After Mr David Stagg acquired the remains of Sandown Hall he undertook the difficult process of finding a potential new site for the Hall.
In order to justify the enormous effort and finances required to reconstruct the Hall, it would ultimately be a flawed project if the setting for the Hall could not also be recreated. The philosophical challenge with any restoration process is 'What point in time should the restoration endeavour to focus on?' With most buildings that are restored in-situ the built fabric is left standing relatively intact. This can be of assistance but invariably the setting will have been severely compromised by modem development which in turn will compromise the result. With this project, there is the possibility of not only reconstructing the Hall, but also of recreating the setting of gardens and parkland that made the Hall so special.
In order to achieve this goal the site has to fulfil several key criteria:
- The location should be on the outskirts of a northern town. The villa style would not have been appropriate in the middle of the countryside. Conversely if the new setting were against a suburban housing estate the integrity of parkland views would be compromised.
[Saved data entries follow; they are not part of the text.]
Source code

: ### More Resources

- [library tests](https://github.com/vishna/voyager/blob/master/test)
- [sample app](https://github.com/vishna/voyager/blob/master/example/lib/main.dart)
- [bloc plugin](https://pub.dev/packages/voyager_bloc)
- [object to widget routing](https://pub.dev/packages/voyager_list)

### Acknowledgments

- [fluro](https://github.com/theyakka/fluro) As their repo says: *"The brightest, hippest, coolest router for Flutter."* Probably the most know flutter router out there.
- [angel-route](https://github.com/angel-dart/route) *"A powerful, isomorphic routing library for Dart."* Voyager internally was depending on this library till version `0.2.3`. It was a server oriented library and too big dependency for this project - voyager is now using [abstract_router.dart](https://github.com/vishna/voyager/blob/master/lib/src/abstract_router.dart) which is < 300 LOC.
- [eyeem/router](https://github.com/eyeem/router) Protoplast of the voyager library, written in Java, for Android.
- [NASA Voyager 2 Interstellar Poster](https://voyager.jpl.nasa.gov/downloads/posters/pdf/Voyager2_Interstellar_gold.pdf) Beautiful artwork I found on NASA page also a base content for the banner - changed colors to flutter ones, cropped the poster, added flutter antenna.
- The housing value of the surrounding area must be sufficient to make the investment, circa £2.5m, viable.
- The land must be available. The Nether Alderley site meets all of these requirements with further added benefits:
- The site is semi-rural in character consisting of overly large fields which have been stripped bare of the best rural features, namely the structure of hedgerows, and will therefore convert easily to a semi- rural parkland style.
Nether Alderley is in the centre of a large area of Cheshire which is renowned for its collection of wealthy country houses. These houses have developed over centuries and therefore Sandown could be seen as an interesting extension of this tradition.